Neil Harris reckons that Millwall’s progress needs to be put in context – and that Tuesday’s 0-0 draw against Hull City was still a good Championship point banked.
The Lions went toe to toe with Leonid Slutsky’s side, who were a Premier League outfit until May.
And Millwall also secured a draw at Sunderland on Saturday. Both are clubs viewed as majorly underperforming considering their size and also status.
Next up for Harris’ side, winless in five matches, is the short trip across the capital to Fulham. The Whites, beaten in the Championship play-off semi-final against Reading at the end of last season, edged a 5-4 thriller at Sheffield United in midweek.
“My players and our fanbase have got to remember where we are and realise what we have achieved over the last two years,” said Harris, who led Millwall to promotion via the play-offs in May.
“We have to remember the level we are playing at. The players were disappointed with the fans’ reaction at half-time on Tuesday night. There was a little bit of frustration in the crowd because they [Hull] had had a little bit of a spell and we didn’t play great. But you have to remember the players we have missing from our team-sheet and squad-sheet.
“It is a little bit of a reality check. We are building something but the expectation levels have to be realistic. I’m the first to moan at my players if we’re not doing the right things. If we are consistently getting something wrong then I’ll have my say.
“We want to scare the life out of the opposition. We talk about what comes first – the fanbase getting behind the players or the players getting up the fanbase. We had an alright start but then fell away – we needed lifting.
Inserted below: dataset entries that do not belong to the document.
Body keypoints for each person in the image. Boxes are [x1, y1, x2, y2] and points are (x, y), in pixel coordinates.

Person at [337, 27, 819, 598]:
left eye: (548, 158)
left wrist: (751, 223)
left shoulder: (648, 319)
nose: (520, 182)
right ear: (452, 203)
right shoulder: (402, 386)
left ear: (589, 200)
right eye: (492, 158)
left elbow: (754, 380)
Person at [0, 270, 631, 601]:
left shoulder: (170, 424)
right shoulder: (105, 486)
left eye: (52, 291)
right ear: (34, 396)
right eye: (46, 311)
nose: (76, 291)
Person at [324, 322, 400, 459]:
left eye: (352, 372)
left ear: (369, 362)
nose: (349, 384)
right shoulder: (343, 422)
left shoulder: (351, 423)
“The players need to be more consistent, but the fans need to get behind the team and support it.
“My players gave everything. Whether we play well or don’t play well, they give absolutely everything on the pitch. Do we make wrong decisions? Yeah, we do. But that’s where we are as a group at this level.”
The criticism since gaining promotion is that Millwall lack that ruthless touch. But the flip side is just 19 goals conceded – the sixth best defensive record in the division.
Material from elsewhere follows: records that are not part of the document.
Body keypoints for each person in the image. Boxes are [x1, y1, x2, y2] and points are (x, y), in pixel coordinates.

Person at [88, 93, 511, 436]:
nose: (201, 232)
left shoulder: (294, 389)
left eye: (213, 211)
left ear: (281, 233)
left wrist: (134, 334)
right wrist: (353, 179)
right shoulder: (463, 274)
“We are also in the top-six for chances created per game,” said Harris.
“We’re not letting many goals in and creating a hell of a lot of chances, but not being clinical in the box. That’s individual form unfortunately.
“Strikers have peaks and troughs with goals. But there were some great performances the other night. Seven clean sheets for the season is an outstanding achievement in this league.
“We’ve got to make sure if we’re not putting the ball in the net then we are keeping them out the other end.”
Lee Gregory has gone seven matches without a goal and was unable to keep down a late chance at The Den in midweek.
His two appearances on the scoresheet this season have been in home matches.
Harris said: “Lee’s all-round game is brilliant at the moment – outstanding. His work ethic and desire is there in training. The extra sessions he is doing with me, and on his own, to practise his finishing is top-drawer.
“Scoring will give him momentum. He needs a little bit of luck – a ricochet into the net or taking advantage of a keeper’s mistake.
“But I’ve been involved in lots of teams and the good thing is we are making lots of chances. We’re just not getting the rub of the green in front of goal.
“We didn’t put enough balls into the box in the first hour of the [Hull] game but then Fred [Onyedinma] came on and provided two brilliant balls into there.
“It will fall for us in the box. Their keeper made a top save from Hutch [Shaun Hutchinson]. It might take a Conor McLauglin special – like at QPR – to get the ball rolling again.”